Beraksi Ngeri di Langit Jogja demi Pujaan Hati
"Baru kali ini, sejak terbang beberapa ribu jam, ditemani pelangi yang indah. Sepertinya kamu sangat beruntung, kawan," canda Martin sambil menunjukkan foto pesawat yang mereka tumpangi berlatar belakang pelangi melengkung.
Kenapa harus di Jogja? Menurut Gangsar, di Semarang tidak ada "layanan" seperti yang diberikan oleh JFC ini.
Selain itu, kembarannya sebelumnya memiliki pengalaman terbang dengan JFC juga. Akbar terbang ke arah Borobudur menikmati keindahan alam peninggalan Wangsa Syailendra itu dari atas.
Berapa duit untuk menikmati layanan itu? Karena JFC harus mengerahkan dua pesawat, Gangsar diminta sharing cost di kisaran Rp 800-an ribu.

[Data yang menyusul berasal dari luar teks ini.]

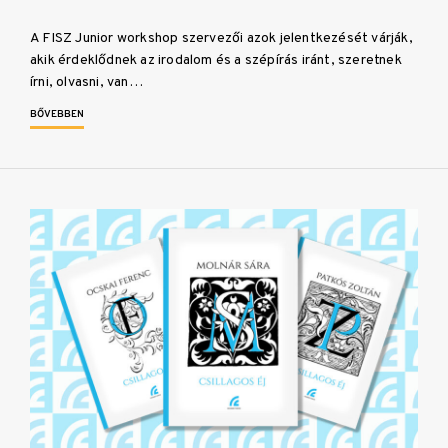
A FISZ Junior workshop szervezői azok jelentkezését várják,
akik érdeklődnek az irodalom és a szépírás iránt, szeretnek
írni, olvasni, van…
BŐVEBBEN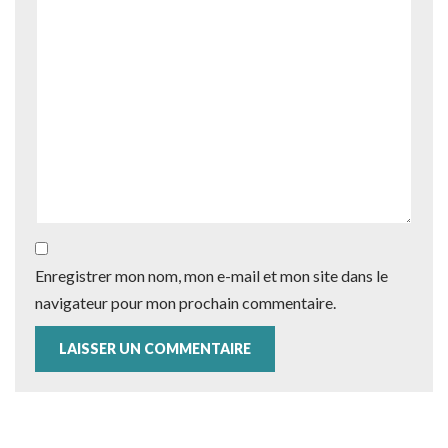
Enregistrer mon nom, mon e-mail et mon site dans le
navigateur pour mon prochain commentaire.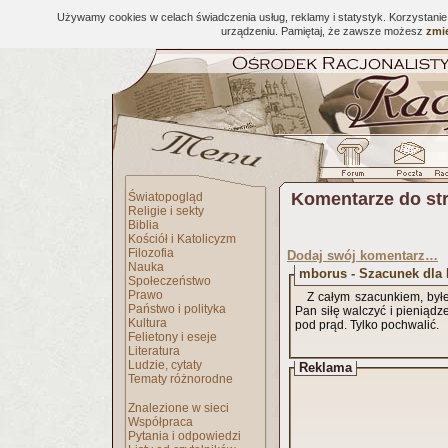
Używamy cookies w celach świadczenia usług, reklamy i statystyk. Korzystani
urządzeniu. Pamiętaj, że zawsze możesz
zmie
Komentarze do st
Światopogląd
Religie i sekty
Biblia
Kościół i Katolicyzm
Filozofia
Dodaj swój komentarz…
Nauka
mborus - Szacunek dla
Społeczeństwo
Prawo
Z całym szacunkiem, był
Państwo i polityka
Pan siłę walczyć i pieniądz
Kultura
pod prąd. Tylko pochwalić.
Felietony i eseje
Literatura
Ludzie, cytaty
Reklama
Tematy różnorodne
Znalezione w sieci
Współpraca
Pytania i odpowiedzi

Ketua JFC Tjandra Agus mengatakan, layanan untuk Gangsar bukanlah sesuatu yang komersial. Sebab, JFC memang bukan lembaga bisnis.
"Kalau komersial jatuhnya bisa sangat mahal. Tapi, untuk semacam ini, dengan tujuan mengenalkan olahraga dirgantara, kami hanya meminta sharing cost. Kita paparkan kebutuhan bahan bakar, lalu silakan ikut menanggungnya," tegas Tjandra Agus.
Jogja Flying Club (JFC) merupakan klub bagi para penggemar olahraga dirgantara di Jogja dan sekitarnya. Mereka di bawah naungan Federasi Aero Sport Indonesia (FASI) Daerah Istimewa Yogyakarta.
Anggota JFC rata-rata memiliki pesawat ringan seperti trike, glider, gantole, dan jenis fixed wings. Sejumlah tokoh dan pengusaha menjadi anggota JFC. Mereka memarkir pesawatnya di hanggar FASI yang ada di Komplek Akademi Angkatan Udara (AAU). Salah satunya adalah sosiolog UGM Prof Dr Heru Nugroho.